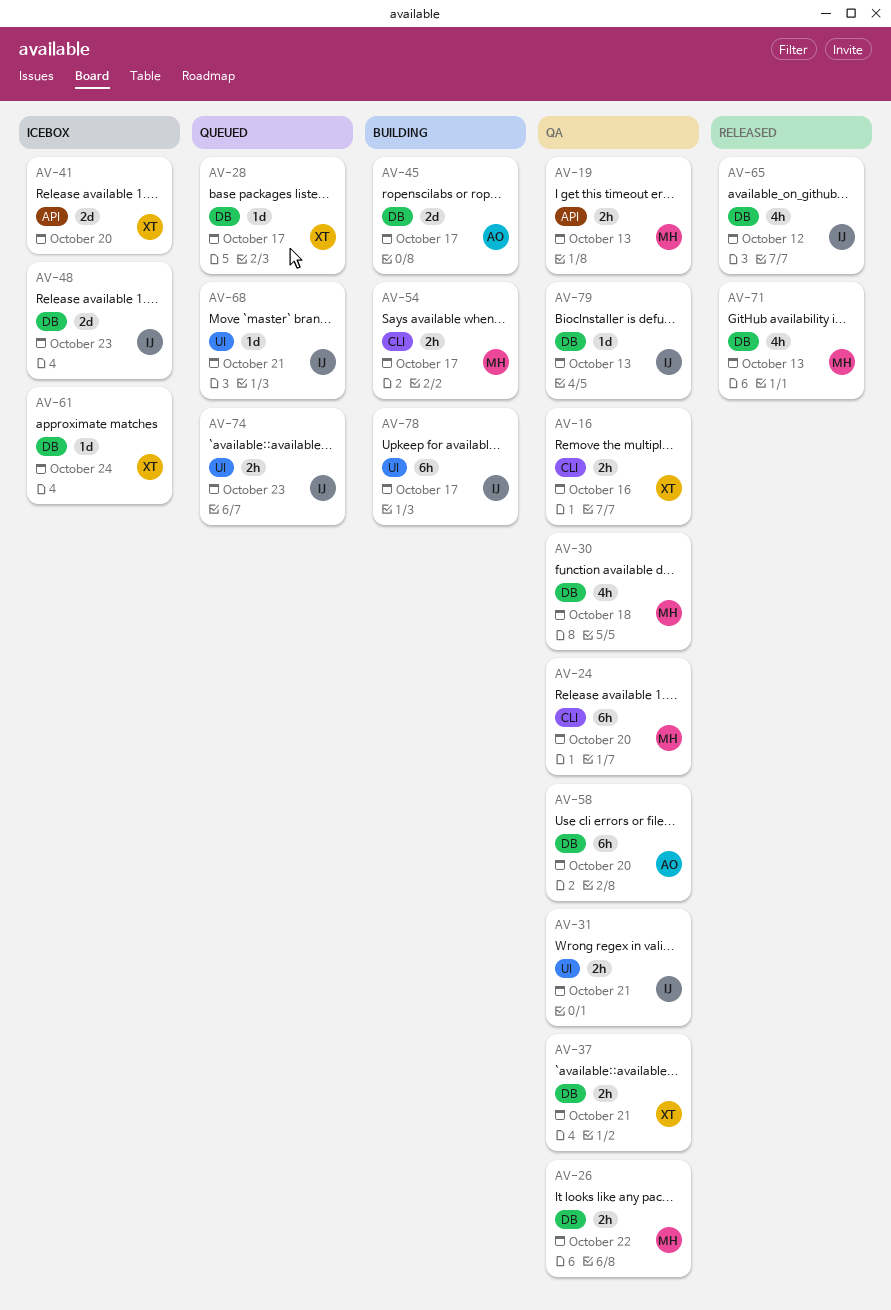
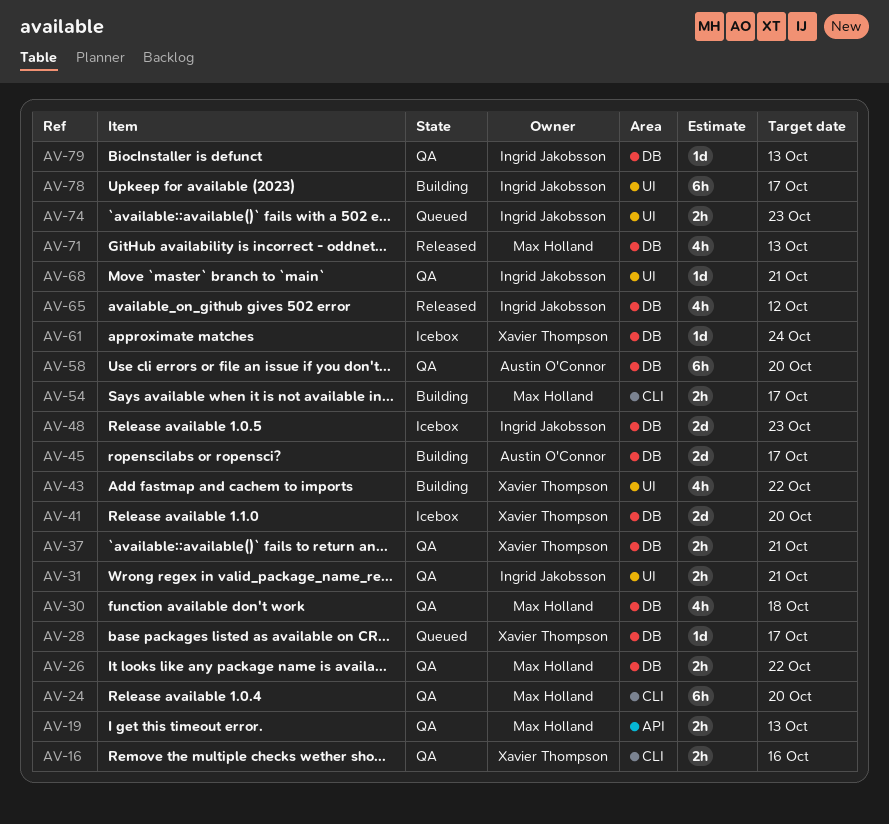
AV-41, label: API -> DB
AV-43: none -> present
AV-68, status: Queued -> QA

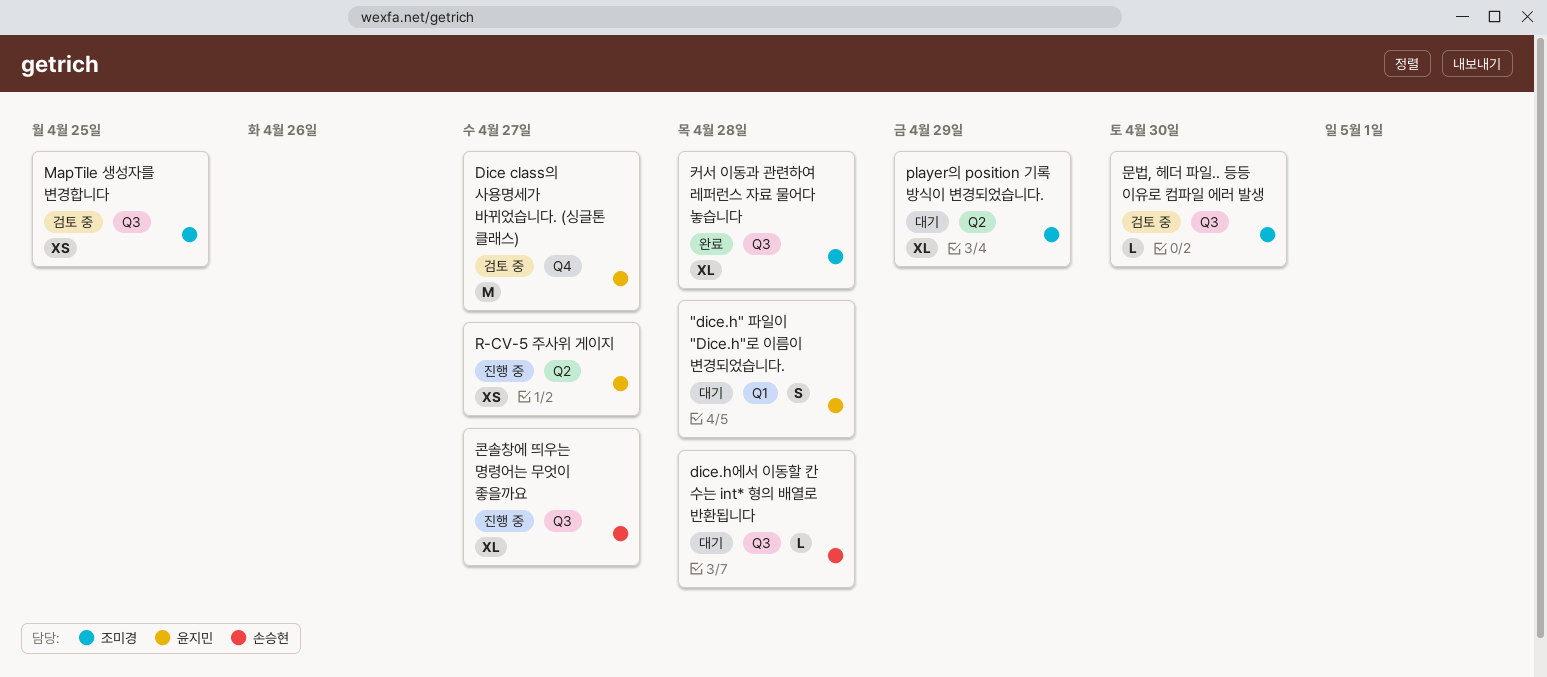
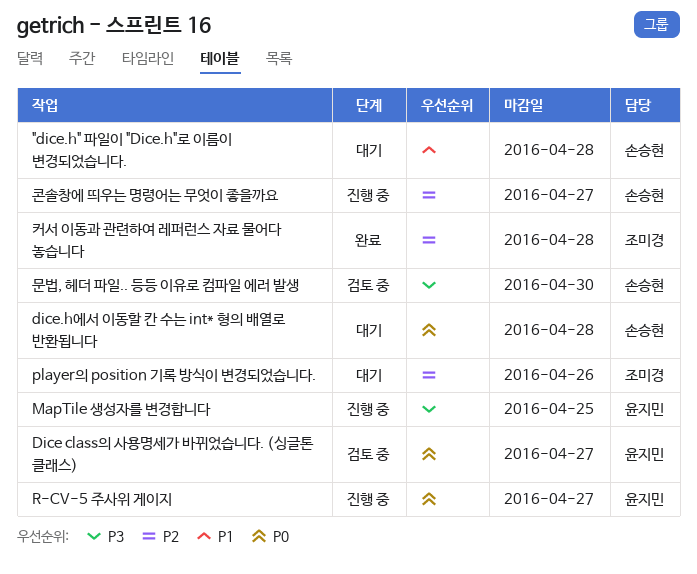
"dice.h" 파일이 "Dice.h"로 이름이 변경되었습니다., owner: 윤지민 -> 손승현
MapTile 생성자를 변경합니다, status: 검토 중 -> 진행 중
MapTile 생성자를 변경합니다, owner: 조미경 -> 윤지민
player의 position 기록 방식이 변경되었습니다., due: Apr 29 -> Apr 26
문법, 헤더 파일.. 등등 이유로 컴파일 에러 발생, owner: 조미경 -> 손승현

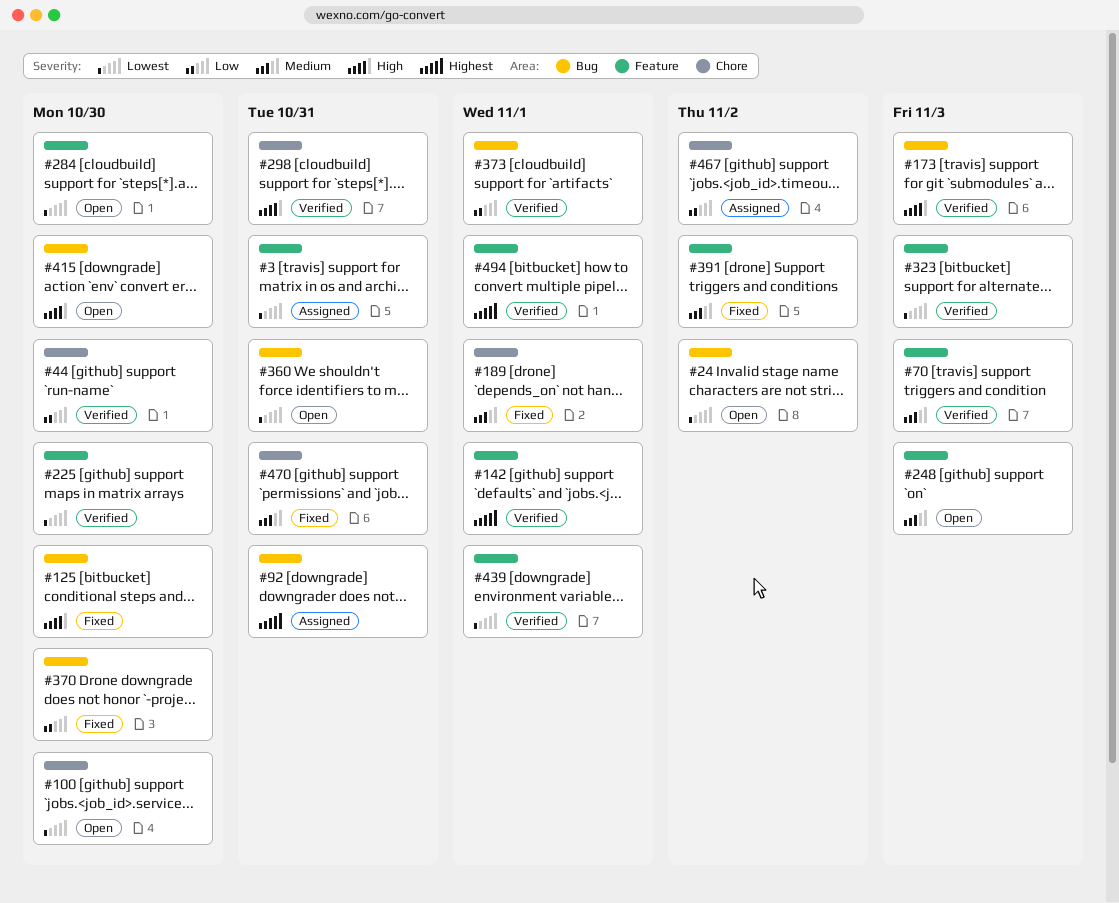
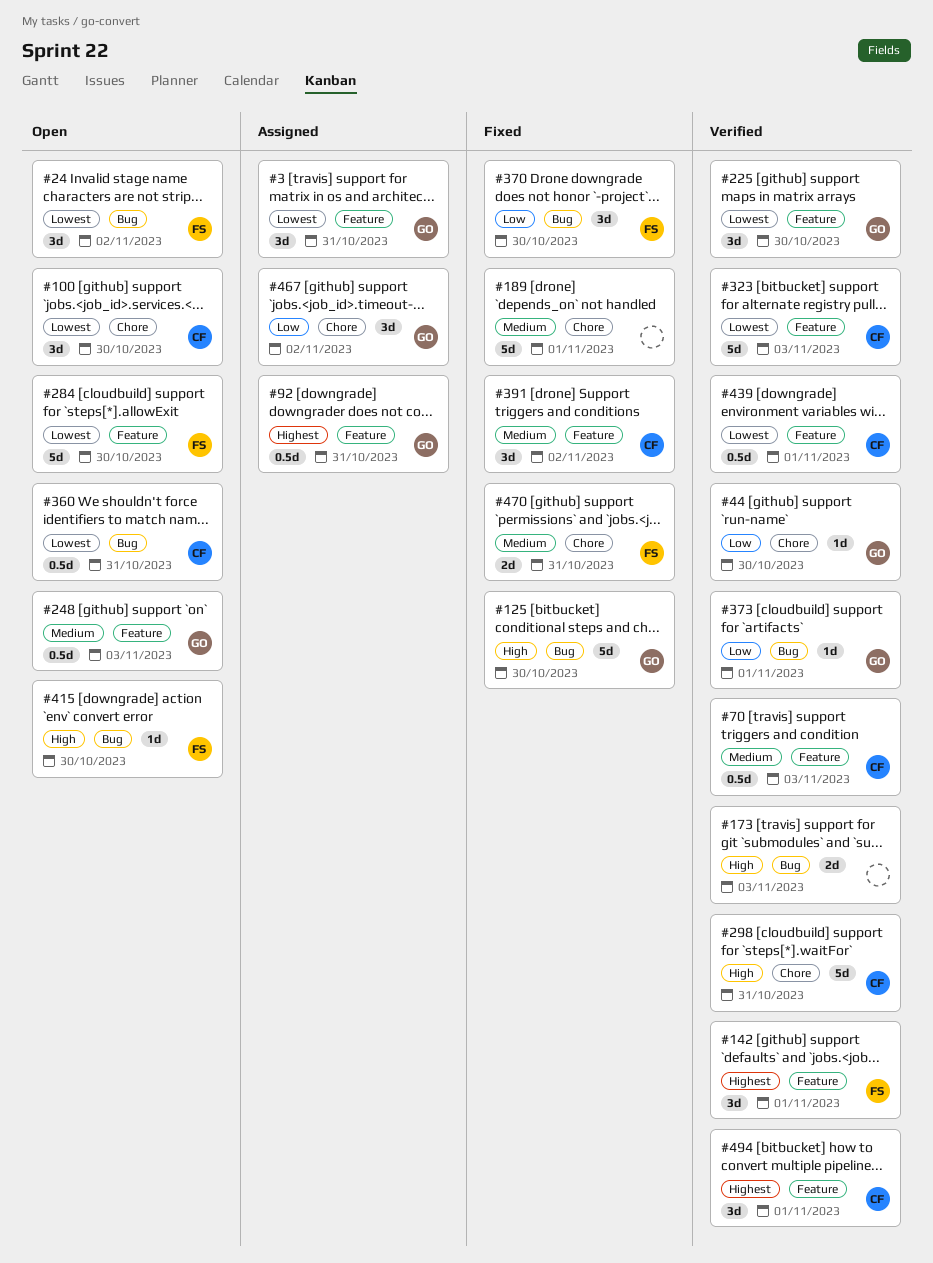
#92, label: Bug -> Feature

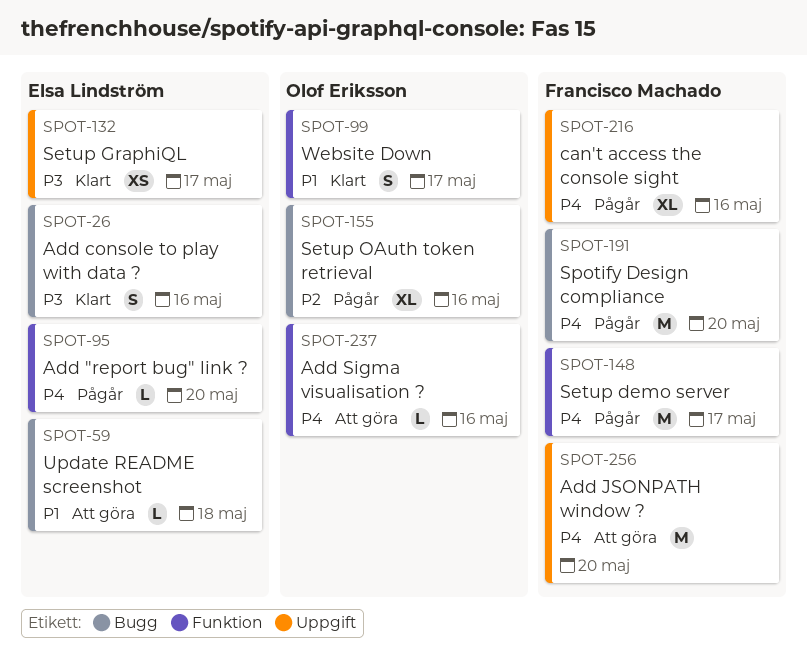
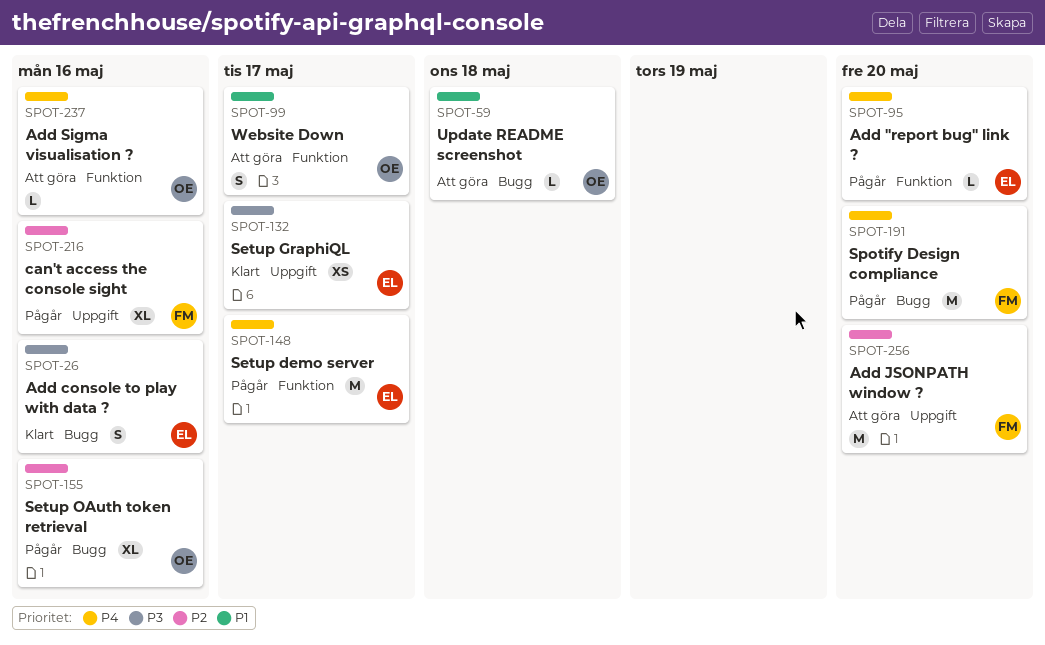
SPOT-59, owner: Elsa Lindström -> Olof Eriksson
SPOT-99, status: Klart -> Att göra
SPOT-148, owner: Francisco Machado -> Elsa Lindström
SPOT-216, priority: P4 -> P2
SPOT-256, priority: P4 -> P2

■ **TASK PROMPT**:
For each line of the entries that contains the word "변경합니다", make a copy.

■ **ANSWER BOX**:
MapTile 생성자를 변경합니다, status: 검토 중 -> 진행 중
MapTile 생성자를 변경합니다, owner: 조미경 -> 윤지민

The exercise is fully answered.